I’ve got babies on the brain. My wife and I are expecting the arrival of our first—any day now!—and the occasion has propelled my mind, quite naturally, to new beginnings. During the Advent season, it was a new and wonderful experience to be anticipating the birth of our own daughter while we read the stories of our savior’s arrival. Now, I don’t expect our little girl to be the world’s redeemer, but we’re excited, nonetheless.
In the process, I landed for a time on a passage occasionally associated with Christmas, though it doesn’t highlight the nativity. It’s John’s prologue:
In the beginning was the Word, and the Word was with God, and the Word was God. He was with God in the beginning. Through him all things were made; without him nothing was made that has been made. In him was life, and that life was the light of all mankind. The light shines in the darkness, and the darkness has not overcome it (Jn 1:1-5, NIV).

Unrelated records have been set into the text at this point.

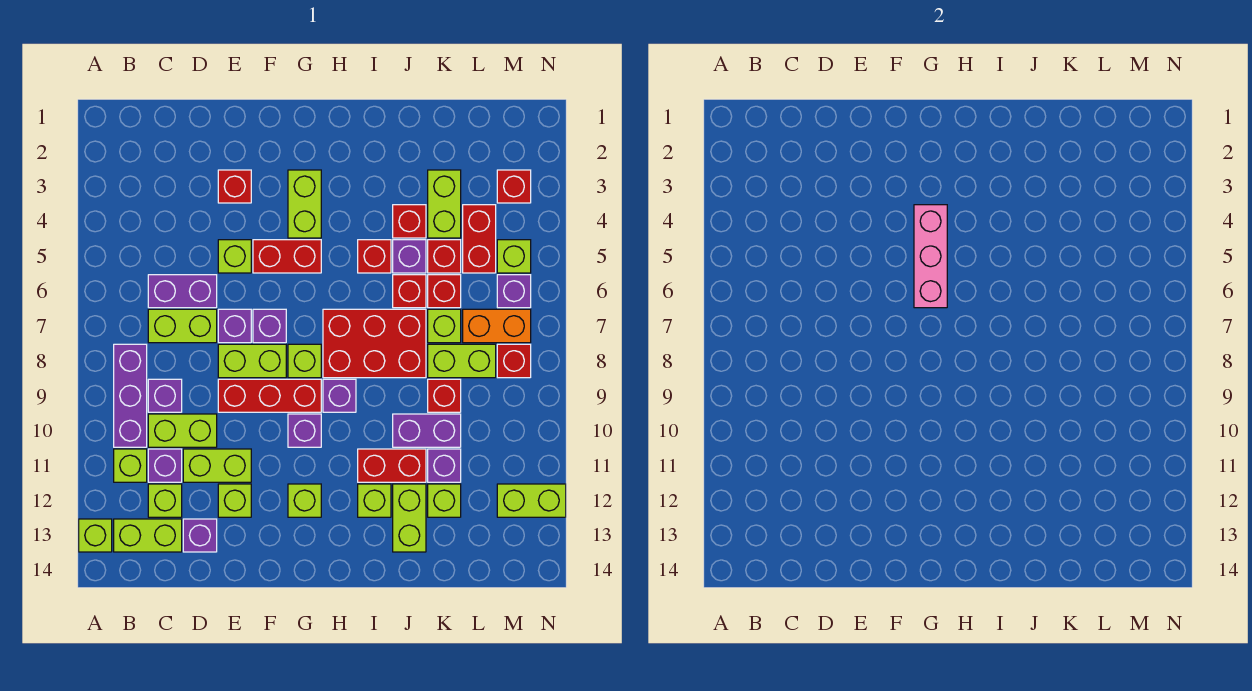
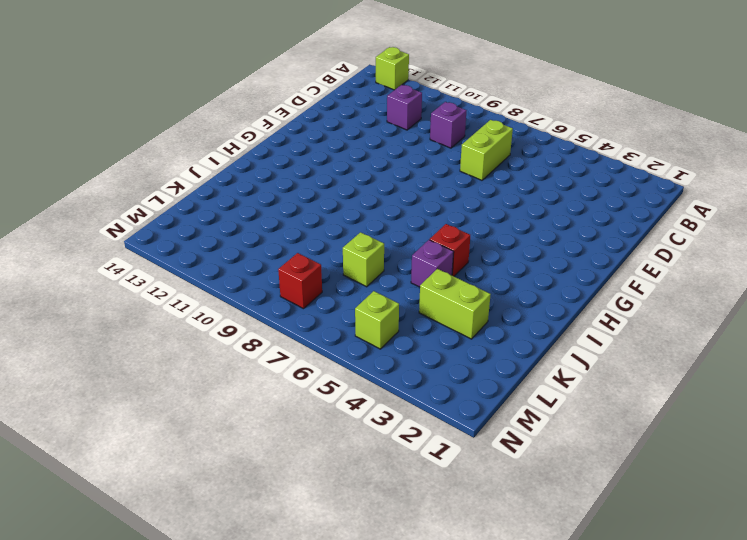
none -> purple brick B8:B10 level 1
none -> lime brick B11 level 1
none -> lime brick B13:C13 level 1
none -> purple brick C6:D6 level 1

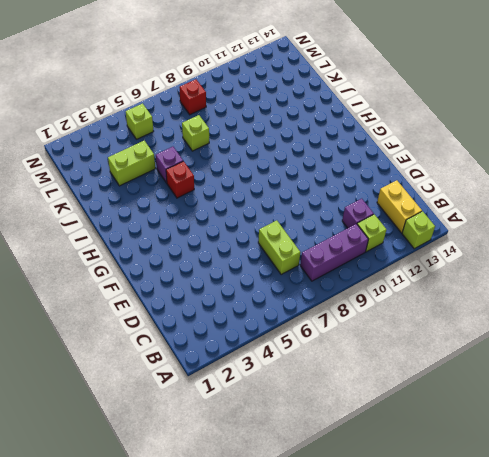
yellow brick B13:C13 level 1 -> lime brick B13:C13 level 1
none -> purple brick C6:D6 level 1
none -> purple brick C9 level 1
none -> lime brick C10:D10 level 1
none -> lime brick C12 level 1

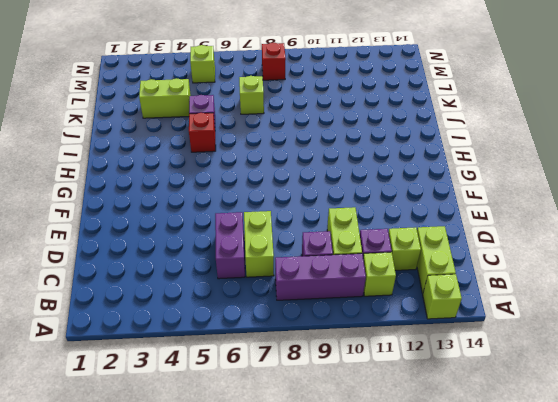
none -> lime brick D11:E11 level 1
none -> purple brick D13 level 1
none -> red brick E3 level 1
none -> lime brick E5 level 1

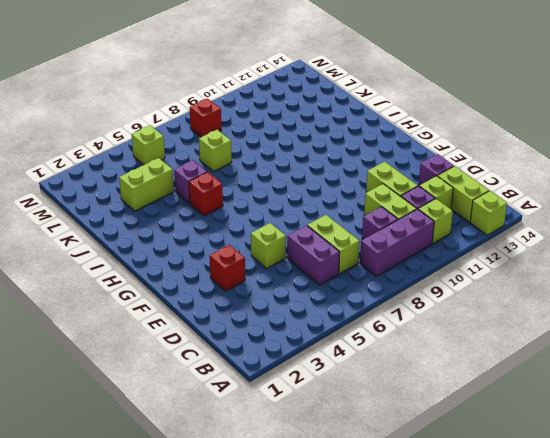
none -> purple brick E7 level 1
none -> lime brick E8:F8 level 1
none -> red brick E9:G9 level 1
none -> lime brick E12 level 1

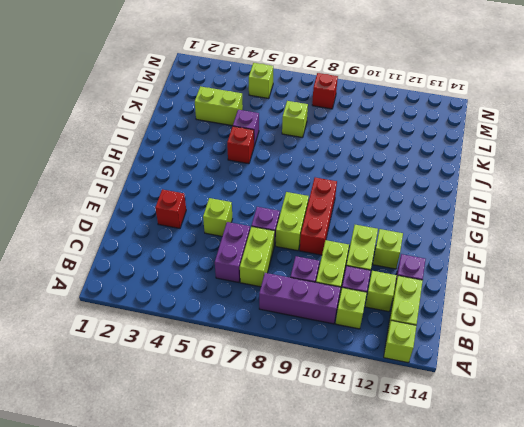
none -> red brick F5:G5 level 1
none -> purple brick F7 level 1
none -> lime brick G3:G4 level 1
none -> lime brick G8 level 1

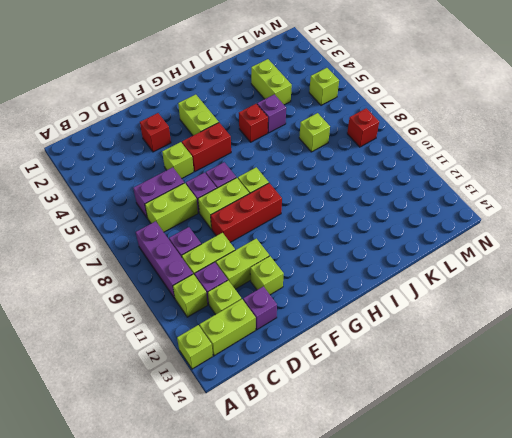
none -> purple brick G10 level 1
none -> lime brick G12 level 1
none -> red brick H7:J8 level 1
none -> purple brick H9 level 1

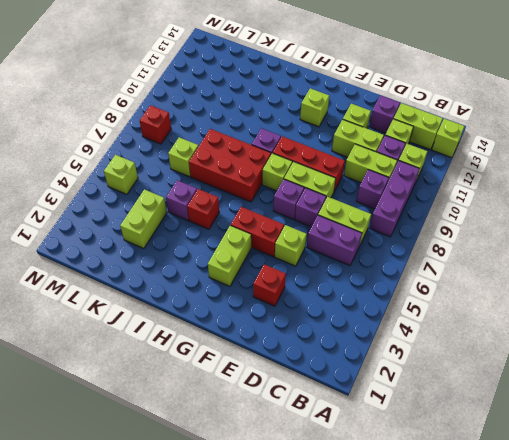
none -> purple brick G10 level 1
none -> red brick I11:J11 level 1
none -> lime brick I12 level 1
none -> red brick J4 level 1

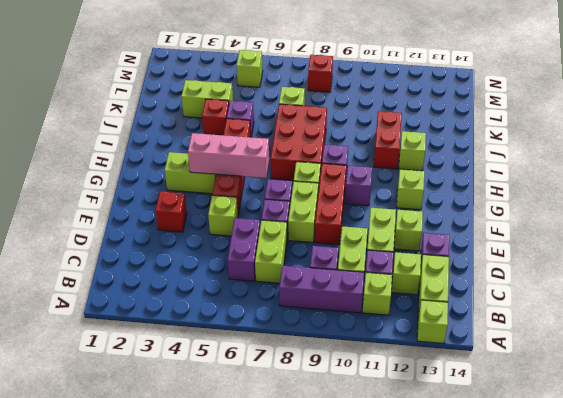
none -> red brick J6 level 1
none -> purple brick J10:K10 level 1
none -> lime brick J12:J13 level 1
none -> red brick K5 level 1

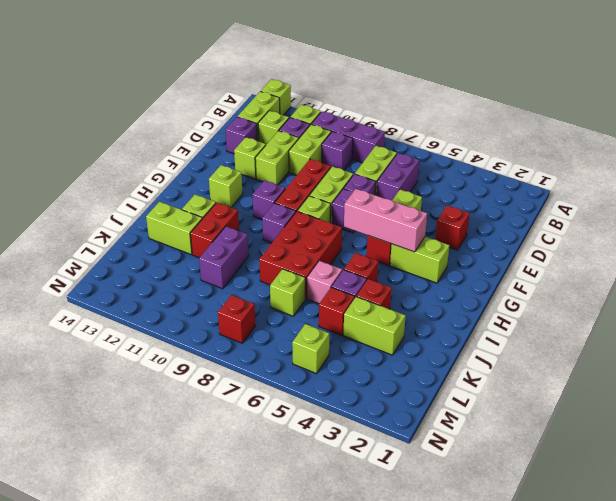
pink brick J6 level 1 -> red brick J6 level 1
none -> red brick K6 level 1
none -> lime brick K8:L8 level 1
none -> red brick K9 level 1
none -> purple brick K11 level 1

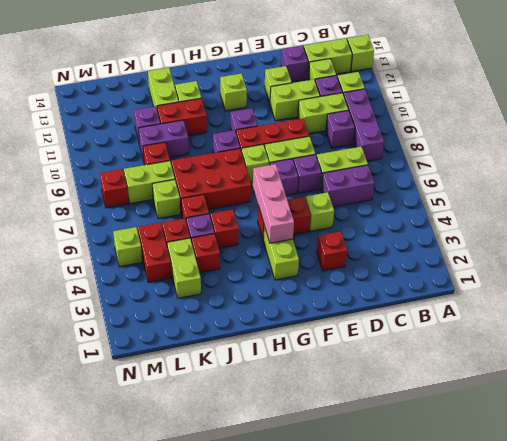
none -> red brick K6 level 1
none -> lime brick K12 level 1
none -> orange brick L7:M7 level 1
none -> red brick M3 level 1

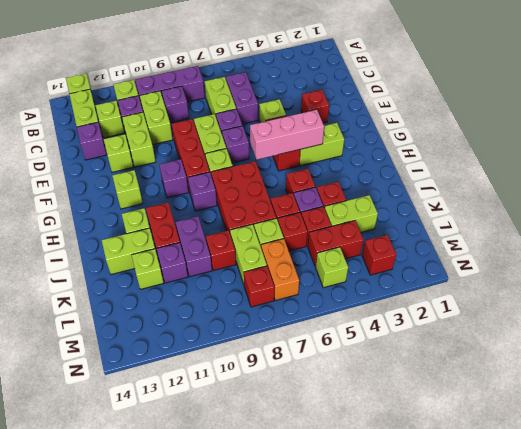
none -> purple brick M6 level 1
none -> lime brick M12:N12 level 1

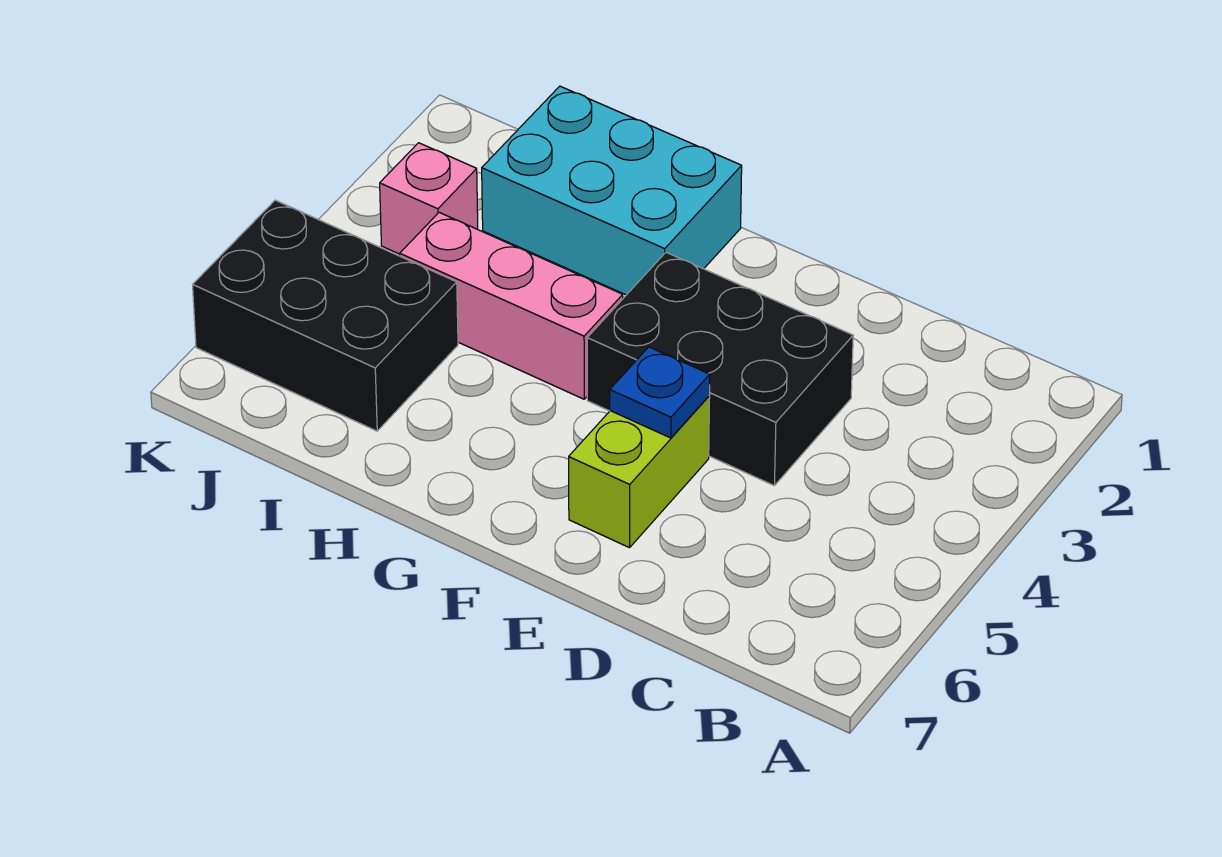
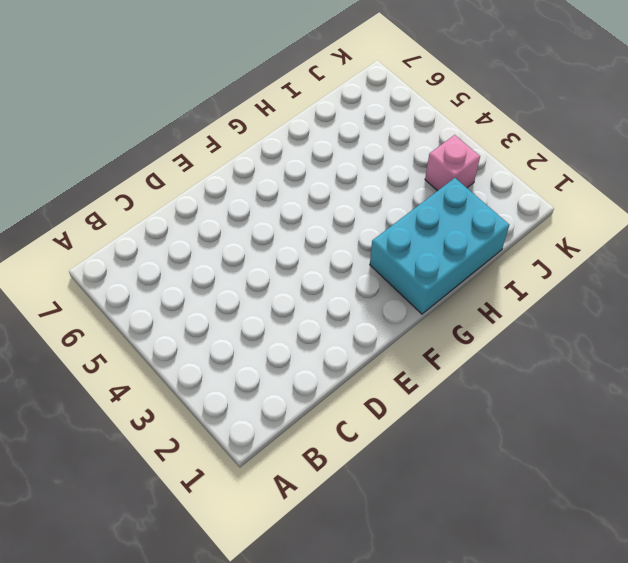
none -> black brick D3:F4 level 1
none -> lime brick E5:E6 level 1

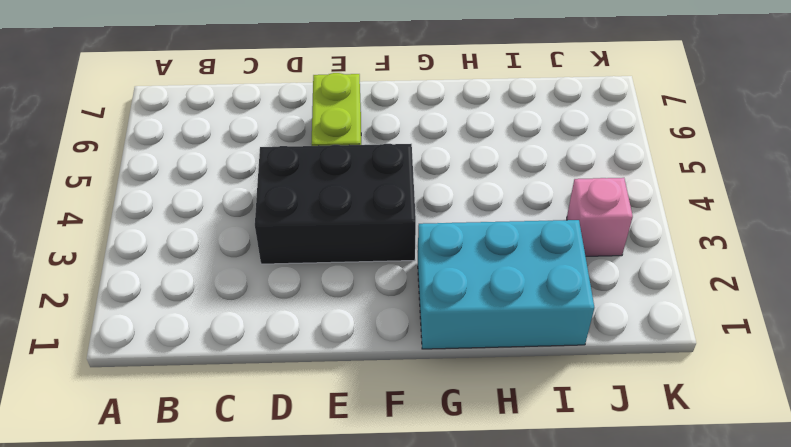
none -> pink brick G4:I4 level 1
none -> black brick I5:K6 level 1

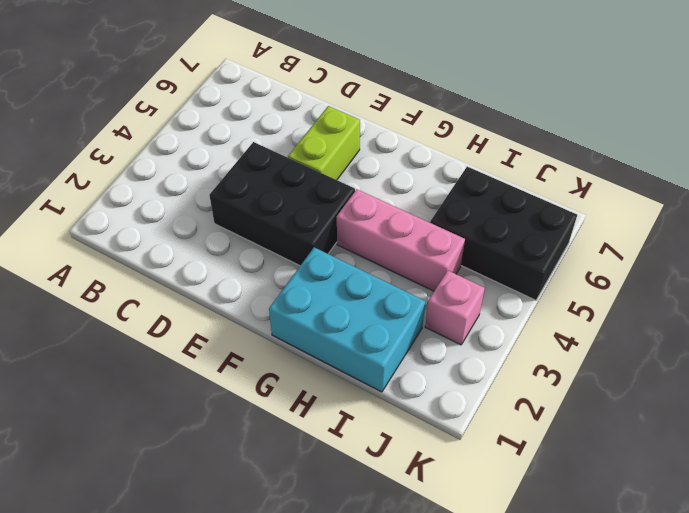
none -> blue plate E5 level 2

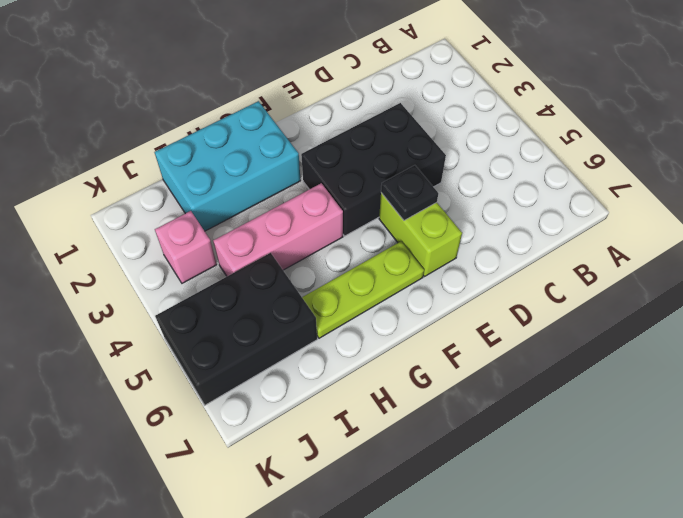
black plate E5 level 2 -> blue plate E5 level 2
lime plate F6:H6 level 1 -> none

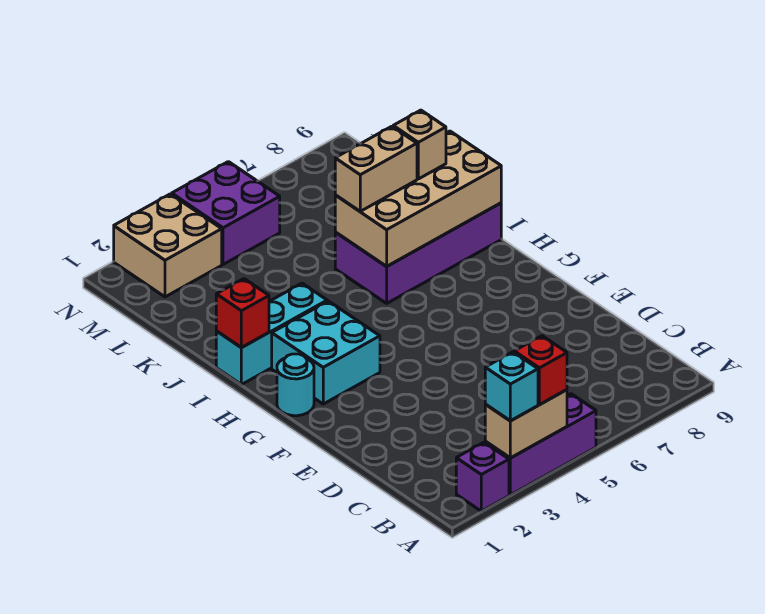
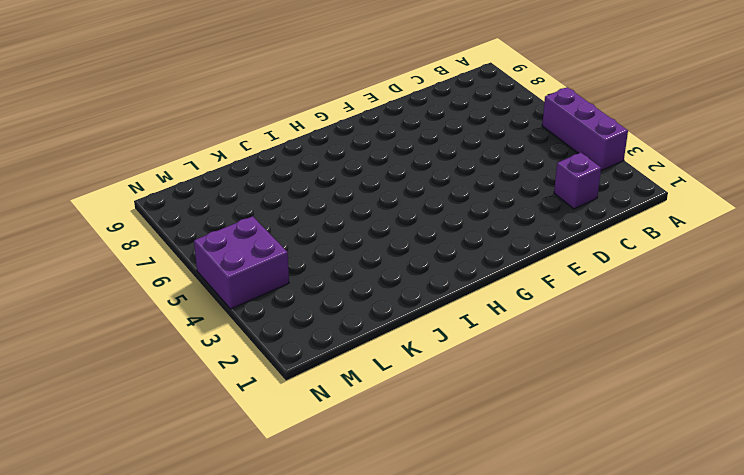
purple brick C2 level 1 -> purple brick A2 level 1
none -> cyan round brick G1 level 1
none -> cyan brick G2:H3 level 1
none -> cyan brick I1:I3 level 1

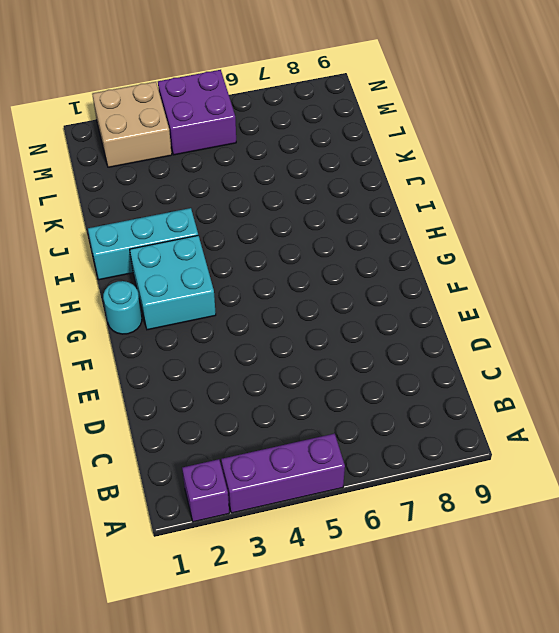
none -> purple brick I6:J9 level 1
none -> tan brick A3:A4 level 2
none -> red brick I1 level 2

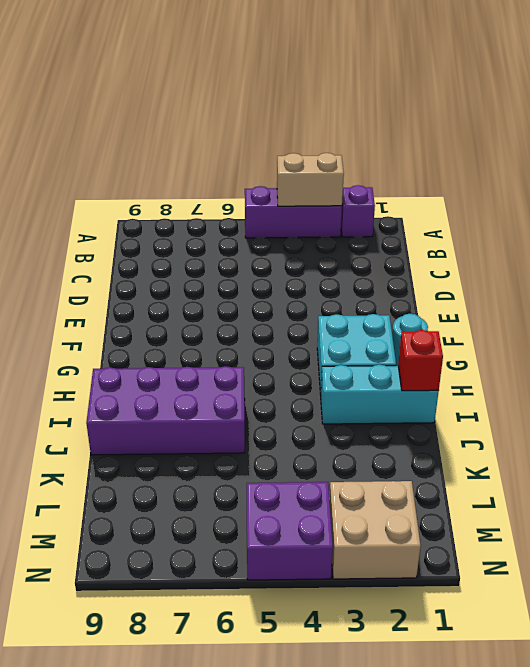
none -> tan brick I6:J9 level 2
none -> cyan brick A3 level 3
none -> red brick A4 level 3

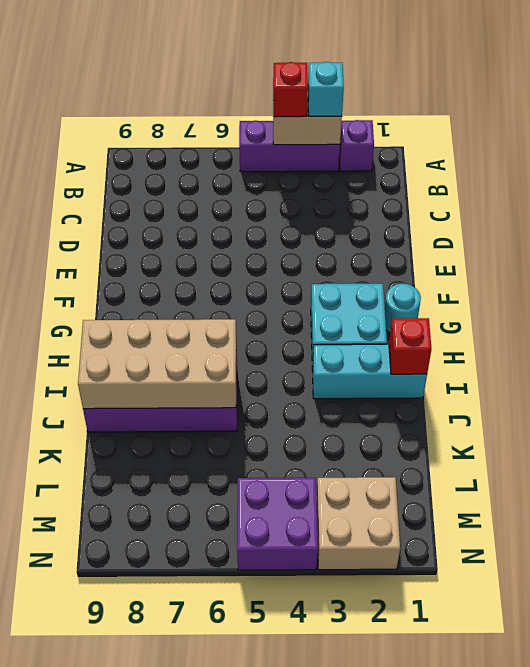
none -> tan brick J6:J7 level 3
none -> tan brick J8 level 3

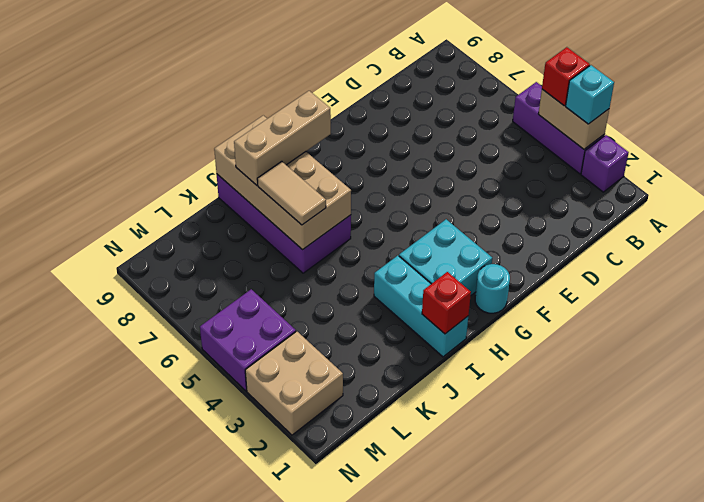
tan brick H8:J8 level 3 -> tan brick J8 level 3
tan tile J6:J7 level 3 -> tan brick J6:J7 level 3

In the beginning. Made. Life. Light. Darkness.
We’ve heard these words before. They’re words borrowed from the very first pages of the Bible. (Go ahead and read Genesis 1:1–2:3 to get the full context.) It’s a funny thing for John to begin his story about Jesus by first reminding us of creation. What’s he trying to do?
What John and his original audience would have known—and we might not—is that the Christ-child entered a world predominated by darkness. Jesus was born to Jewish parents in the heart of Palestine, maybe a year or two on either side of what we would now call year one. At the time, Jesus’ countrymen were weary. For 700 years (700!), this once noble people had been toiling under foreign oppression. Their latest overlords, the Romans, were among the most brutal, at one time (not long after Jesus’ resurrection) publicly executing so many Jews on crosses, they ran out of wood. Many of Jesus’ contemporaries were enslaved by crippling debt. Where could they look for relief?
It was as Isaiah had predicted several generations earlier: “See, darkness covers the earth and thick darkness is over the peoples” (Isa. 60:2a, NIV).